TEXT SEGMENT:
····················

From January 14 through May 4, 1992, Mrs. Anderson transferred the balances in four of the five Dale-Anderson joint accounts (the transferred Dale-Anderson joint accounts) to three joint bank accounts and one joint bank certificate of deposit, all solely in the Andersons’ names (the Anderson joint accounts). Mrs. Anderson testified that Mrs. Dale had asked her to make these transfers “because she figured there was still some way that [Craver-Farrell] could get her money and she wouldn’t have any money.”

There was no question in the Andersons’ minds that these funds belonged to Mrs. Dale during her lifetime. Neither the funds, nor interest accumulating thereon, were used while Mrs. Dale was alive, either for the benefit of Mrs. Dale or the Andersons. Instead, the Andersons paid Mrs. Dale’s expenses from the remaining Dale-Anderson joint account.

On January 16, 1992, Mrs. Dale executed a general power of attorney naming Mrs. Anderson as her attorney in fact. On February 3, 1992, Mrs. Dale executed a will leaving all her property to Craver-Farrell and nominating Mrs. Anderson as executor of her estate. In both instruments, Mrs. Dale designated Mr. Anderson as Mrs. Anderson’s successor.

Using the general power of attorney, the Andersons sold Mrs. Dale’s car for $7,200 on August 31, 1992, and deposited the proceeds in one of the Anderson joint accounts. Claiming that Mrs. Dale had given her a number of articles of personal property, Mrs. Anderson removed items from Mrs. Dale’s house both before and after her death.

Upon the Andersons’ refusal to qualify as the executor or successor executor of Mrs. Dale’s estate, Craver-Farrell qualified as administratrix c.t.a. of the estate. In that capacity, Craver-Farrell brought this action against the Andersons to recover the proceeds from the sale of Mrs. Dale’s car, the items of personal property Mrs. Anderson had removed from Mrs. Dale’s house, and the funds traceable to the transferred Dale-Anderson joint accounts and now held by the Andersons.

The Andersons filed an answer denying the substance of the plaintiffs claims and also filed a counterclaim seeking to recover the amounts of Mrs. Dale’s funeral bill and other bills they had paid from the remaining Dale-Anderson joint account following Mrs. Dale’s death.

After hearing the evidence and argument of the parties in a bench trial, the trial court advised the parties that it would dismiss the counterclaim and require the Andersons to pay the plaintiff the proceeds from the sale of Mrs. Dale’s car and to return certain items of the personal property Mrs. Anderson had removed from Mrs. Dale’s house. After receiving briefs on the issue of the Dale-Anderson joint accounts, the trial court later entered judgment “in favor of [the Andersons] on the Central Fidelity Bank account . . . , the Dominion Bank money market account . . . , the Cénit Bank certificate of deposit . . . , the Commerce Bank savings account . . . , and the Dominion Bank checking account. . . .” These accounts are the transferred Dale-Anderson joint accounts and the Dale-Anderson joint account that remained on the date of Mrs. Dale’s death. The plaintiff appeals that portion of the judgment dealing with the transferred Dale-Anderson joint accounts.

····················

RECORDED DATA:
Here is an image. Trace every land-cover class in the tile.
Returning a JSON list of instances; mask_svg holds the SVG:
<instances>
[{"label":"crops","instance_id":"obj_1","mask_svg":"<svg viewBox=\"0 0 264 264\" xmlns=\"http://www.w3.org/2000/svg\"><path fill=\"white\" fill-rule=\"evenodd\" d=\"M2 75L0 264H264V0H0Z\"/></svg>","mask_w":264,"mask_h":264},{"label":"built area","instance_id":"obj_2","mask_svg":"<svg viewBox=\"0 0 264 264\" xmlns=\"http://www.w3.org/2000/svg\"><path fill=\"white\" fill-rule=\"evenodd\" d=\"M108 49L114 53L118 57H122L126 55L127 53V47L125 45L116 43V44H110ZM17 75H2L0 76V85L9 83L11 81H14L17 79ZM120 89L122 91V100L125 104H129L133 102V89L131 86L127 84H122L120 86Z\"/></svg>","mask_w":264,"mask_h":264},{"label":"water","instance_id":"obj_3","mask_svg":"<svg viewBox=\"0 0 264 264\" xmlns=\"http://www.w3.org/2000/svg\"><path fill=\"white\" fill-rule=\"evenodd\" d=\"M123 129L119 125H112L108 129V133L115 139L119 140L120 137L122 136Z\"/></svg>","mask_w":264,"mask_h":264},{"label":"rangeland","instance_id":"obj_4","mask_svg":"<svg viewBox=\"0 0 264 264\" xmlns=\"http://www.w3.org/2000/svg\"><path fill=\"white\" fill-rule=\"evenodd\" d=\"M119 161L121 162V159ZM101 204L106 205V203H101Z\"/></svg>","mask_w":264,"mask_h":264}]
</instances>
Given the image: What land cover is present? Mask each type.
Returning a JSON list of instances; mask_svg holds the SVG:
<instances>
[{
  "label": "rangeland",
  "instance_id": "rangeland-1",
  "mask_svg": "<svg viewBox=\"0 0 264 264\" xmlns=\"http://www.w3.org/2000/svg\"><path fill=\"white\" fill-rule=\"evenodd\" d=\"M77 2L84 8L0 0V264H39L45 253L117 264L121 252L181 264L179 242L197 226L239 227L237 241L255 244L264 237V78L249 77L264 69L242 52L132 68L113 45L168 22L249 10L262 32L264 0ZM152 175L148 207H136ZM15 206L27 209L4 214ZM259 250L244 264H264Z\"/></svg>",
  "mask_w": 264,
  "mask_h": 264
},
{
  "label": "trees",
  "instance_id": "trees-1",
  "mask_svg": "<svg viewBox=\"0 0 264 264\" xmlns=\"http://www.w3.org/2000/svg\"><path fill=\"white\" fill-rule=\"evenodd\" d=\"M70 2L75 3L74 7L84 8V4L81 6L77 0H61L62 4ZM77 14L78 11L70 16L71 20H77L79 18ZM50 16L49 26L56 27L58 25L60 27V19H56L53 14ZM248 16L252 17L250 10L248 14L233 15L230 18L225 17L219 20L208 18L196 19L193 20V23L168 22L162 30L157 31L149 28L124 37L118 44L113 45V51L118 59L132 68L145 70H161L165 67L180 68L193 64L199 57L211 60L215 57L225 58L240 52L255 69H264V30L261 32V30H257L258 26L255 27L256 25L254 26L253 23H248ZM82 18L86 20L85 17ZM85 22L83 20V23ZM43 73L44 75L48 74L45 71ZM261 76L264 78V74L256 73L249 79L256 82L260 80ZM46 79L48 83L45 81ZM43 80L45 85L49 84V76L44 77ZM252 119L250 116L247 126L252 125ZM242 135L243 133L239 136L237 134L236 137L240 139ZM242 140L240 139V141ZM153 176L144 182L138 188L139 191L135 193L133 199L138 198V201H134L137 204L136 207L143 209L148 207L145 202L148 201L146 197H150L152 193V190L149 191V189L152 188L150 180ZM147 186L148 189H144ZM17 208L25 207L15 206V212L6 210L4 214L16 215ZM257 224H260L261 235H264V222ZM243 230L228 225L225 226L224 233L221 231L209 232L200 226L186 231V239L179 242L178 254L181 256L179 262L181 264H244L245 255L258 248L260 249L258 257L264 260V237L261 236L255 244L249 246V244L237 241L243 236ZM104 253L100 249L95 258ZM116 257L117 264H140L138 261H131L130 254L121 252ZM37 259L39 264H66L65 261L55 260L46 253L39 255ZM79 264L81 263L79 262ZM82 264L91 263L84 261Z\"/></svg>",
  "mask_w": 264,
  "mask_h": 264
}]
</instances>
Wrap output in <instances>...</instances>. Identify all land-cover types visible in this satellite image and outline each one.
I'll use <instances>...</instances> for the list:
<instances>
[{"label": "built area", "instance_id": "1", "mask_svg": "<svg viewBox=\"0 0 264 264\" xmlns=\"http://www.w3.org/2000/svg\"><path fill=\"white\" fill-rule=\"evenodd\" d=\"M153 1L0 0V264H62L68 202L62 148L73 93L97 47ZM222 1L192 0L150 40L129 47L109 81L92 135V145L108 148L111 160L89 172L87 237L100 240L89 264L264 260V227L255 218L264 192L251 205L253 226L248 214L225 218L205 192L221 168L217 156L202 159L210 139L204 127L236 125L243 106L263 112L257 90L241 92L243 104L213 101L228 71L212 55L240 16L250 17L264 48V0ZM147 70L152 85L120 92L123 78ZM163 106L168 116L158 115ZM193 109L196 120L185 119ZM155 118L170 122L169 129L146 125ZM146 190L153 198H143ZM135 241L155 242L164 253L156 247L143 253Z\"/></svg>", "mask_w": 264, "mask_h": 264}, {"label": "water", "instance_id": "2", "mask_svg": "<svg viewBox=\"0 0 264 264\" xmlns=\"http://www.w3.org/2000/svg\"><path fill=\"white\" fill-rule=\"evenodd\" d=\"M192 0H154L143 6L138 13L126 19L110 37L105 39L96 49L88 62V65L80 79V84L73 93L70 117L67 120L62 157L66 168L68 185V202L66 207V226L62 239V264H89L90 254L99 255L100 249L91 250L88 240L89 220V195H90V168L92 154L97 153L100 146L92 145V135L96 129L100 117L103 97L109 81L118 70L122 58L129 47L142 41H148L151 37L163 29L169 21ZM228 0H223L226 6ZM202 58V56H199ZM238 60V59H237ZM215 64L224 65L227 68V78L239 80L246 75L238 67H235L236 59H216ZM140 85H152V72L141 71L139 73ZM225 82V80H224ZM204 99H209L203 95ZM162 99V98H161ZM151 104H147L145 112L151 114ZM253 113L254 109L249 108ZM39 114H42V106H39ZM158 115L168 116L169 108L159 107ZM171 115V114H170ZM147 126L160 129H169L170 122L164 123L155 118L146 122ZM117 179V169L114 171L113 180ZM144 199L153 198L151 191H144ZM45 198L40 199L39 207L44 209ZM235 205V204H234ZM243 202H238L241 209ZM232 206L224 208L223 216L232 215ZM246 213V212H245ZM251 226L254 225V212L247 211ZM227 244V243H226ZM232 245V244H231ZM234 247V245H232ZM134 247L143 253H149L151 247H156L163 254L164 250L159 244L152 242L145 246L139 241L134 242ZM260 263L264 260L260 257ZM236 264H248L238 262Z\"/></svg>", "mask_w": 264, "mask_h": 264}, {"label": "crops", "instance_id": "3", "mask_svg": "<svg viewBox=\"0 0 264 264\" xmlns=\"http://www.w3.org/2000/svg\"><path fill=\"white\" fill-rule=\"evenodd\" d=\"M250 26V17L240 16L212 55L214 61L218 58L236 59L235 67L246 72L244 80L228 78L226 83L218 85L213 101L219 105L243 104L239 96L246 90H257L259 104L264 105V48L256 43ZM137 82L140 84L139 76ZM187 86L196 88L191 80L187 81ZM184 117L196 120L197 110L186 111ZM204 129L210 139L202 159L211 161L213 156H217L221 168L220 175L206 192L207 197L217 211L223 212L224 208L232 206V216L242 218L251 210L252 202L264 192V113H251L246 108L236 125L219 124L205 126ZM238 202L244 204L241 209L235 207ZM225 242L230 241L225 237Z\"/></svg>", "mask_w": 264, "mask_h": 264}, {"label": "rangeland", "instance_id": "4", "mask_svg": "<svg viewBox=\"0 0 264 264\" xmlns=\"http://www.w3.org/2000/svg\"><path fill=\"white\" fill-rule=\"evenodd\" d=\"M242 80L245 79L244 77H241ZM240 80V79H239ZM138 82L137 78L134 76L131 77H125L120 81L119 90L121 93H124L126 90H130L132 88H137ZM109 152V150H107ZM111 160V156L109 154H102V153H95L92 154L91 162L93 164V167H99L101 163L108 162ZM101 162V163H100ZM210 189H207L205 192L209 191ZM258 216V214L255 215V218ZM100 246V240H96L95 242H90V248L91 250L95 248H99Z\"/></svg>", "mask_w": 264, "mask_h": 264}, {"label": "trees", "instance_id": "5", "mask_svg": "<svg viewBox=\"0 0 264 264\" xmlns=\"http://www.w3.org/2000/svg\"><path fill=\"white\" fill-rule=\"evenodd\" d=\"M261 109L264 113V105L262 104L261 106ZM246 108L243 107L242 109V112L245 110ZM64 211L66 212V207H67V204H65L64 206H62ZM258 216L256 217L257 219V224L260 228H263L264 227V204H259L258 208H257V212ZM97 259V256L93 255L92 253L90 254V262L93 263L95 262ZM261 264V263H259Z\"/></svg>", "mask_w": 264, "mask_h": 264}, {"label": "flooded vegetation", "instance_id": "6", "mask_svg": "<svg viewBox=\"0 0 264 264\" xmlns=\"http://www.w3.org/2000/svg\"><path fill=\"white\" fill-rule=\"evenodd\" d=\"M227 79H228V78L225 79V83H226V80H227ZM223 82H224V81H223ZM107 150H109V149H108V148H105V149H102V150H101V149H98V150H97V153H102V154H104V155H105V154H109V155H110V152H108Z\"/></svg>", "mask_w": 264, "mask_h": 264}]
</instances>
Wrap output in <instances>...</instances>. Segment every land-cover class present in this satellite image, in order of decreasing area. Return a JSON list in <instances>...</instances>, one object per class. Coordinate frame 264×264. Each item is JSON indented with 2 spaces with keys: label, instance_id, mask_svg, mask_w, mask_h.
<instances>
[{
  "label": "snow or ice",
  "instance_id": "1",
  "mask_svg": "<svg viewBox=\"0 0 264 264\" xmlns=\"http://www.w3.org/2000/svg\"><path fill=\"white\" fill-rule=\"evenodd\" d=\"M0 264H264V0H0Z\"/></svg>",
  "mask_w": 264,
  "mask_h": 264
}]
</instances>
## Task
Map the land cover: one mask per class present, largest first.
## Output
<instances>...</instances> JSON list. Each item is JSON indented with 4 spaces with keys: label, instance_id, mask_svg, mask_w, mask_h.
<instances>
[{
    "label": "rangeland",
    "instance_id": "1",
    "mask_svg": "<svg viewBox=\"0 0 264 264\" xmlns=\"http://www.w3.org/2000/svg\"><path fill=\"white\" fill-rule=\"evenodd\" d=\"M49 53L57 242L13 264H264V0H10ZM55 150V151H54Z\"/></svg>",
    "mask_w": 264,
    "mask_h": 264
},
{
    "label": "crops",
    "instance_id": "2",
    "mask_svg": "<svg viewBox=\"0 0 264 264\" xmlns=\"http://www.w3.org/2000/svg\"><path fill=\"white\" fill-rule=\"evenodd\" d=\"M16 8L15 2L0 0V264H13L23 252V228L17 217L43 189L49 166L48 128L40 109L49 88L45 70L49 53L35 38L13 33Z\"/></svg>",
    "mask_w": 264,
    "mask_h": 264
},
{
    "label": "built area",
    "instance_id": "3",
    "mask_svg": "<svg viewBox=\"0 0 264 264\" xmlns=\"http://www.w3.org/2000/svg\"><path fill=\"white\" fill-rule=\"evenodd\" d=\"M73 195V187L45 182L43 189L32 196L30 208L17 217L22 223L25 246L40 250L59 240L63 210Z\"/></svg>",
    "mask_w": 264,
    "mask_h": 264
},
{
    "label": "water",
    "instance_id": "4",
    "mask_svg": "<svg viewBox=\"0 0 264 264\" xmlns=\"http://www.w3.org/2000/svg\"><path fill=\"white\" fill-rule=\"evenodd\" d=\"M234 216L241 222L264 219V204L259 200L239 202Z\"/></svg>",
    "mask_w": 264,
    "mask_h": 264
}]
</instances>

····················

WHAT THE EXERCISE ASKS:
Write the next part of the court opinion about Mrs. Dale's bank accounts, starting right after its final sentence.

RESPONSE TO THE EXERCISE:
Code § 6.1-125.5(A) provides in pertinent part that “[s]ums remaining on deposit at the death of a party to a joint account belong to the surviving party ... as against the estate of the decedent unless there is clear and convincing evidence of a different intention at the time the account is created.” (Emphasis added.) Since the transferred Dale-Anderson joint accounts had been closed prior to Mrs. Dale’s death, the plaintiff contends that the trial court erred in applying the statutory presumption of survivorship.

On the other hand, citing Higgins v. Bowdoin, 238 Va. 134, 140, 380 S.E.2d 904, 907-08 (1989), in which we applied the statutory presumption to an account subject to the statutory provisions, the Andersons claim that the trial court correctly applied Code 6.1-125.5(A). We agree with the plaintiff.

Higgins is inapplicable to this case because the amount in the Higgins joint account remained on deposit at the death of one party to the account. Instead, the principles of Bennet v. First & Merchants National Bank, 233 Va. 355, 360, 355 S.E.2d 888, 890-91 (1987), apply here. In Bennet, the contested funds no longer remained on deposit in a joint account subject to Code § 6.1-125.5(A) when one of the parties thereto died. For that reason, we refused to apply the statutory presumption in Bennet.

The Andersons assert that Bennet can be distinguished on its facts. First, they note the evidence in Bennet of the decedent’s good relationships with the parties who would have received the funds if the statute did not apply. The Andersons then contrast that evidence with Mrs. Anderson’s testimony of Mrs. Dale’s estranged relationship with Craver-Farrell and of Mrs. Dale’s intent that Craver-Farrell receive none of the funds traceable to the Dale-Anderson joint accounts on Mrs. Dale’s death.

We do not think that this distinction affects the question whether Code § 6.1-125.5(A) applies in this case. Our discussion of those relations in Bennet was material only in considering whether the survivor had sustained her burden of showing a gift of the joint investment. Id. at 361, 355 S.E.2d at 891-92.

Therefore, we conclude that the trial court erred in applying the presumption provided in Code § 6.1-125.5(A). Accordingly, we will reverse the judgment awarding the Andersons the principal amounts of the transferred Dale-Anderson joint accounts held by the Andersons at the time of Mrs. Dale’s death. We will remand the case with instructions to determine the interest that has accrued on these amounts since Mrs. Dale’s death and to enter a new order awarding judgment in favor of the plaintiff for the principal amounts and accrued interest.

Reversed and remanded. 
      
       In the absence of clear and convincing evidence of Mrs. Dale’s intent to give these funds to the Andersons during Mrs. Dale’s lifetime, the funds would have belonged to Mrs. Dale during her lifetime under the provisions of Code § 6.1-125.3(A).
     
      
      
         Without citation of any authority, the Andersons make a passing reference in their brief to Mrs. Dale’s intention “to make a gift of the funds' to Mr. and Mrs. Anderson.” However, our review of the entire record fails to disclose a contention at trial by the Andersons that Mrs. Dale made an inter vivos gift of the funds traceable to the former Dale-Anderson joint accounts. Accordingly, we will not address this contention, made for the first time on appeal. Snyder-Falkinham v. Stockburger, 249 Va. 376, 381, 457 S.E.2d 36, 39 (1995); Eason v. Eason, 204 Va. 347, 351-52. 131 S.E.2d 280, 283 (1963).